This three-part police procedural starts shockingly as we arrive with detectives Gemma Whelan and Jimmy Akingbowa on the scene of a double-fall from a London tower block which leaves two fatalities on the ground, one a seasoned and popular middle-aged police officer and the other a fifteen year-old Asian girl. Still on the roof are two witnesses to the tragedy, the young, Tahirah Sharif's female policewoman partner of the now-dead cop, who will become central to the polt and the other an innocent five-year-old boy, taken up there as a hostage by the young girl who also fell.

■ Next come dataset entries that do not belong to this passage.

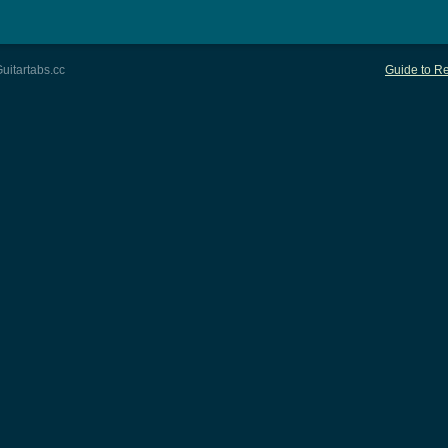
uitartabs.cc
Guide to Re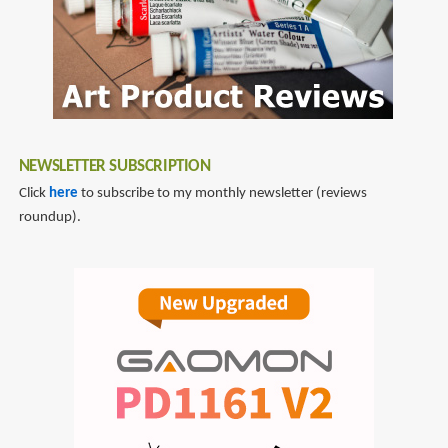
NEWSLETTER SUBSCRIPTION
Click
here
to subscribe to my monthly newsletter (reviews
roundup).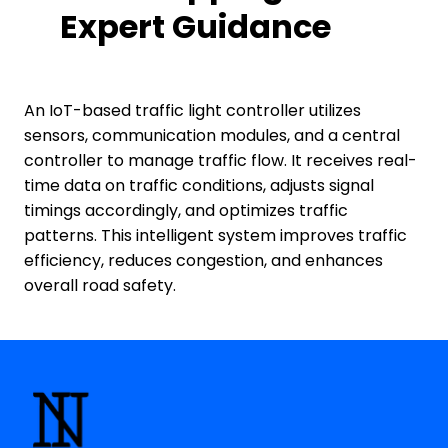
Expert Guidance
An IoT-based traffic light controller utilizes
sensors, communication modules, and a central
controller to manage traffic flow. It receives real-
time data on traffic conditions, adjusts signal
timings accordingly, and optimizes traffic
patterns. This intelligent system improves traffic
efficiency, reduces congestion, and enhances
overall road safety.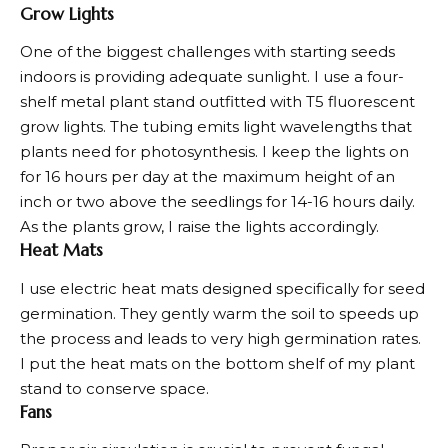
Grow Lights
One of the biggest challenges with starting seeds
indoors is providing adequate sunlight. I use a four-
shelf metal plant stand outfitted with T5 fluorescent
grow lights. The tubing emits light wavelengths that
plants need for photosynthesis. I keep the lights on
for 16 hours per day at the maximum height of an
inch or two above the seedlings for 14-16 hours daily.
As the plants grow, I raise the lights accordingly.
Heat Mats
I use electric heat mats designed specifically for seed
germination. They gently warm the soil to speeds up
the process and leads to very high germination rates.
I put the heat mats on the bottom shelf of my plant
stand to conserve space.
Fans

How this situation came about and then, how it plays out, comprises the narrative of this taut, if at times unrealistic-seeming drama as Whelan and Akingbowa get their teeth into the case in a storyline involving racism, perjury, misplaced loyalties, police politics and sex too as we see the young girl cop enter into an offair with her chief, Emmet J Scanlan. He then uses his position to manipulate her to protect the reputation (and widow's pension) of the dead policeman as well as covering up their illicit affair.
Although some plot-holes were evident, such as Sharif's character inexplicably having no family or friends to turn to when she goes on the run, or her just happening to simultaneously be a key witness in taking down a murderous drug-lord, all this and she's only six months on the force, there was a lot to like here. Firstly I did appreciate the untied loose-ends still remaining at the conclusion and secondly it was good to at least watch a cop show which didn't extensively go into the personal lives of the main characters.
Well acted by Whelan and Sharif in particular, I see it's already generated a second series involving most of the main characters in which I'll be interested to see how they're utilised and presumably involve a tower block again.